Exercise brief ::
Could you repeat all of the entries below, character for character?

_ _ _ _

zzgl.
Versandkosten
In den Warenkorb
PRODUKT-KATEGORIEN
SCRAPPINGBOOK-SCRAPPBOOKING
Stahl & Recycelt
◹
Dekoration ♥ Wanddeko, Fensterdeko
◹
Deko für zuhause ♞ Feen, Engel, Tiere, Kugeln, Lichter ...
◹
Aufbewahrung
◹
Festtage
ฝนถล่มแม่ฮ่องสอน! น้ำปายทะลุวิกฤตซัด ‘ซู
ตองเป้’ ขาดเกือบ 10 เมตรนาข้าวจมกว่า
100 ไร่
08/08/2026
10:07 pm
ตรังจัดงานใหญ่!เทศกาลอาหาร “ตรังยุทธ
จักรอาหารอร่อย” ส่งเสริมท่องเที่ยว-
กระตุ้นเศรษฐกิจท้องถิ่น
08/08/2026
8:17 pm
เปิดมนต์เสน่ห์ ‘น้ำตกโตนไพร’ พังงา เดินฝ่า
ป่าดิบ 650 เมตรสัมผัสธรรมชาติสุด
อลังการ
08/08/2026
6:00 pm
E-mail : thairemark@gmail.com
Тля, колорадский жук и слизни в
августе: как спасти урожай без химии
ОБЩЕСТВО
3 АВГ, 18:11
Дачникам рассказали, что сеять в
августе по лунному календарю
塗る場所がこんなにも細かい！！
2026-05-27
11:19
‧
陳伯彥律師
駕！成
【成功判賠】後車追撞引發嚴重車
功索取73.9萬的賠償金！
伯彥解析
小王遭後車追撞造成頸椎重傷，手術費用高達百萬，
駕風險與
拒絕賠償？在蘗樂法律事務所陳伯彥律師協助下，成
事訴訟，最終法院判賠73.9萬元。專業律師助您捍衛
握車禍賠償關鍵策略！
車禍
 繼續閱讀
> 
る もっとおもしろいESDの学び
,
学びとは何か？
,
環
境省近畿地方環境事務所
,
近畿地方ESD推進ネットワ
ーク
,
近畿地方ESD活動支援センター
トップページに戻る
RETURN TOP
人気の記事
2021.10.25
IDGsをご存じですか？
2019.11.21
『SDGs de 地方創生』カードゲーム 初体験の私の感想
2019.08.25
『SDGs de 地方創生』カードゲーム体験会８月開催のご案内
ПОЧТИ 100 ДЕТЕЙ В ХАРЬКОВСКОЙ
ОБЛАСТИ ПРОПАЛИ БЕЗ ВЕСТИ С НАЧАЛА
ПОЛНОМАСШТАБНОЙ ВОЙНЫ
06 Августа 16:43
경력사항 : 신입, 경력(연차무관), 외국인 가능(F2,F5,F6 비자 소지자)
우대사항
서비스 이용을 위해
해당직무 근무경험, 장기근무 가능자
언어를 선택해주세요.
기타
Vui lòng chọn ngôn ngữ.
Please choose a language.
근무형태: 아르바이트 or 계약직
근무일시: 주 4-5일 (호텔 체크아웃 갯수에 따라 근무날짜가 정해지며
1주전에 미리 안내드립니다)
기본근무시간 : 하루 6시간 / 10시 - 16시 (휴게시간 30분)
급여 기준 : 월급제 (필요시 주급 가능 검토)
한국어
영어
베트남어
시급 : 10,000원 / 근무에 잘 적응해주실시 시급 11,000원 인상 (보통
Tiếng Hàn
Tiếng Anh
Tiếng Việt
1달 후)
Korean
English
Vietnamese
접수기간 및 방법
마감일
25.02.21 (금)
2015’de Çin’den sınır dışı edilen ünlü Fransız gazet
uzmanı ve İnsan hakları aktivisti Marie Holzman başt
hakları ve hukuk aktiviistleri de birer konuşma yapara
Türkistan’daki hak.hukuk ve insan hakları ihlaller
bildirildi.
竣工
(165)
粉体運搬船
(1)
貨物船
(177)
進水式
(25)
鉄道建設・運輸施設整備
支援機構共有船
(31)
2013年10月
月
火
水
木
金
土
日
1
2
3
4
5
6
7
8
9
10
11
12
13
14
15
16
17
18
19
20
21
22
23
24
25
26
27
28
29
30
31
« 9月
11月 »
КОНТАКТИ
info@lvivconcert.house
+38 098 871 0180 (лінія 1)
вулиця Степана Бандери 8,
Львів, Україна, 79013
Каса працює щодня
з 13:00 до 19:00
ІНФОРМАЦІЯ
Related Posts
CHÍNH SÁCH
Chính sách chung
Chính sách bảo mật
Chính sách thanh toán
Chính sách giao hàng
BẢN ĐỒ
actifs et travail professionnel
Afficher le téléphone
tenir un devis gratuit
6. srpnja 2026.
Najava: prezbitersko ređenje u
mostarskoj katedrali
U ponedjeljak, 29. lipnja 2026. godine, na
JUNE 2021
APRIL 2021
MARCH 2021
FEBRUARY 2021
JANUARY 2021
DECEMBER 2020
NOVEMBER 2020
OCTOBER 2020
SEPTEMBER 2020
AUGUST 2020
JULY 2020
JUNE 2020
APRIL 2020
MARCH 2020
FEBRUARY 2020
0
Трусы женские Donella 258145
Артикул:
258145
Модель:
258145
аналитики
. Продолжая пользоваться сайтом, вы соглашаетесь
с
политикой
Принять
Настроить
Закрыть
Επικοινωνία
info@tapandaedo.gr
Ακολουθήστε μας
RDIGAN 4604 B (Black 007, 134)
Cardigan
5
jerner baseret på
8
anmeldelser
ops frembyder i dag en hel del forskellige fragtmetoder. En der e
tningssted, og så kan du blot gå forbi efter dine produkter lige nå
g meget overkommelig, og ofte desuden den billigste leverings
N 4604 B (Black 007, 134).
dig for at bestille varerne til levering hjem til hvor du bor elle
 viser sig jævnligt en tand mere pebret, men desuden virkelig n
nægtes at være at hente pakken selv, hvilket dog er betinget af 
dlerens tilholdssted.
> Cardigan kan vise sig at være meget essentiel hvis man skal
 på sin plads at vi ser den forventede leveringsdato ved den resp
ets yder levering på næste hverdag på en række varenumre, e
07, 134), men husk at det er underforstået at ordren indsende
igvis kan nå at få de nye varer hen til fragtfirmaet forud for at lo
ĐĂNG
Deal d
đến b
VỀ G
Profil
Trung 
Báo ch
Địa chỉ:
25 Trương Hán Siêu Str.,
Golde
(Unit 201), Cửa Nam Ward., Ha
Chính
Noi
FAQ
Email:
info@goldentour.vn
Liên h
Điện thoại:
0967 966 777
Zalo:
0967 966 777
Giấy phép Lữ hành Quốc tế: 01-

_ _ _ _

Response ::
zzgl.
Versandkosten
In den Warenkorb
PRODUKT-KATEGORIEN
SCRAPPINGBOOK-SCRAPPBOOKING
Stahl & Recycelt
◹
Dekoration ♥ Wanddeko, Fensterdeko
◹
Deko für zuhause ♞ Feen, Engel, Tiere, Kugeln, Lichter ...
◹
Aufbewahrung
◹
Festtage
ฝนถล่มแม่ฮ่องสอน! น้ำปายทะลุวิกฤตซัด ‘ซู
ตองเป้’ ขาดเกือบ 10 เมตรนาข้าวจมกว่า
100 ไร่
08/08/2026
10:07 pm
ตรังจัดงานใหญ่!เทศกาลอาหาร “ตรังยุทธ
จักรอาหารอร่อย” ส่งเสริมท่องเที่ยว-
กระตุ้นเศรษฐกิจท้องถิ่น
08/08/2026
8:17 pm
เปิดมนต์เสน่ห์ ‘น้ำตกโตนไพร’ พังงา เดินฝ่า
ป่าดิบ 650 เมตรสัมผัสธรรมชาติสุด
อลังการ
08/08/2026
6:00 pm
E-mail : thairemark@gmail.com
Тля, колорадский жук и слизни в
августе: как спасти урожай без химии
ОБЩЕСТВО
3 АВГ, 18:11
Дачникам рассказали, что сеять в
августе по лунному календарю
塗る場所がこんなにも細かい！！
2026-05-27
11:19
‧
陳伯彥律師
駕！成
【成功判賠】後車追撞引發嚴重車
功索取73.9萬的賠償金！
伯彥解析
小王遭後車追撞造成頸椎重傷，手術費用高達百萬，
駕風險與
拒絕賠償？在蘗樂法律事務所陳伯彥律師協助下，成
事訴訟，最終法院判賠73.9萬元。專業律師助您捍衛
握車禍賠償關鍵策略！
車禍
 繼續閱讀
> 
る もっとおもしろいESDの学び
,
学びとは何か？
,
環
境省近畿地方環境事務所
,
近畿地方ESD推進ネットワ
ーク
,
近畿地方ESD活動支援センター
トップページに戻る
RETURN TOP
人気の記事
2021.10.25
IDGsをご存じですか？
2019.11.21
『SDGs de 地方創生』カードゲーム 初体験の私の感想
2019.08.25
『SDGs de 地方創生』カードゲーム体験会８月開催のご案内
ПОЧТИ 100 ДЕТЕЙ В ХАРЬКОВСКОЙ
ОБЛАСТИ ПРОПАЛИ БЕЗ ВЕСТИ С НАЧАЛА
ПОЛНОМАСШТАБНОЙ ВОЙНЫ
06 Августа 16:43
경력사항 : 신입, 경력(연차무관), 외국인 가능(F2,F5,F6 비자 소지자)
우대사항
서비스 이용을 위해
해당직무 근무경험, 장기근무 가능자
언어를 선택해주세요.
기타
Vui lòng chọn ngôn ngữ.
Please choose a language.
근무형태: 아르바이트 or 계약직
근무일시: 주 4-5일 (호텔 체크아웃 갯수에 따라 근무날짜가 정해지며
1주전에 미리 안내드립니다)
기본근무시간 : 하루 6시간 / 10시 - 16시 (휴게시간 30분)
급여 기준 : 월급제 (필요시 주급 가능 검토)
한국어
영어
베트남어
시급 : 10,000원 / 근무에 잘 적응해주실시 시급 11,000원 인상 (보통
Tiếng Hàn
Tiếng Anh
Tiếng Việt
1달 후)
Korean
English
Vietnamese
접수기간 및 방법
마감일
25.02.21 (금)
2015’de Çin’den sınır dışı edilen ünlü Fransız gazet
uzmanı ve İnsan hakları aktivisti Marie Holzman başt
hakları ve hukuk aktiviistleri de birer konuşma yapara
Türkistan’daki hak.hukuk ve insan hakları ihlaller
bildirildi.
竣工
(165)
粉体運搬船
(1)
貨物船
(177)
進水式
(25)
鉄道建設・運輸施設整備
支援機構共有船
(31)
2013年10月
月
火
水
木
金
土
日
1
2
3
4
5
6
7
8
9
10
11
12
13
14
15
16
17
18
19
20
21
22
23
24
25
26
27
28
29
30
31
« 9月
11月 »
КОНТАКТИ
info@lvivconcert.house
+38 098 871 0180 (лінія 1)
вулиця Степана Бандери 8,
Львів, Україна, 79013
Каса працює щодня
з 13:00 до 19:00
ІНФОРМАЦІЯ
Related Posts
CHÍNH SÁCH
Chính sách chung
Chính sách bảo mật
Chính sách thanh toán
Chính sách giao hàng
BẢN ĐỒ
actifs et travail professionnel
Afficher le téléphone
tenir un devis gratuit
6. srpnja 2026.
Najava: prezbitersko ređenje u
mostarskoj katedrali
U ponedjeljak, 29. lipnja 2026. godine, na
JUNE 2021
APRIL 2021
MARCH 2021
FEBRUARY 2021
JANUARY 2021
DECEMBER 2020
NOVEMBER 2020
OCTOBER 2020
SEPTEMBER 2020
AUGUST 2020
JULY 2020
JUNE 2020
APRIL 2020
MARCH 2020
FEBRUARY 2020
0
Трусы женские Donella 258145
Артикул:
258145
Модель:
258145
аналитики
. Продолжая пользоваться сайтом, вы соглашаетесь
с
политикой
Принять
Настроить
Закрыть
Επικοινωνία
info@tapandaedo.gr
Ακολουθήστε μας
RDIGAN 4604 B (Black 007, 134)
Cardigan
5
jerner baseret på
8
anmeldelser
ops frembyder i dag en hel del forskellige fragtmetoder. En der e
tningssted, og så kan du blot gå forbi efter dine produkter lige nå
g meget overkommelig, og ofte desuden den billigste leverings
N 4604 B (Black 007, 134).
dig for at bestille varerne til levering hjem til hvor du bor elle
 viser sig jævnligt en tand mere pebret, men desuden virkelig n
nægtes at være at hente pakken selv, hvilket dog er betinget af 
dlerens tilholdssted.
> Cardigan kan vise sig at være meget essentiel hvis man skal
 på sin plads at vi ser den forventede leveringsdato ved den resp
ets yder levering på næste hverdag på en række varenumre, e
07, 134), men husk at det er underforstået at ordren indsende
igvis kan nå at få de nye varer hen til fragtfirmaet forud for at lo
ĐĂNG
Deal d
đến b
VỀ G
Profil
Trung 
Báo ch
Địa chỉ:
25 Trương Hán Siêu Str.,
Golde
(Unit 201), Cửa Nam Ward., Ha
Chính
Noi
FAQ
Email:
info@goldentour.vn
Liên h
Điện thoại:
0967 966 777
Zalo:
0967 966 777
Giấy phép Lữ hành Quốc tế: 01-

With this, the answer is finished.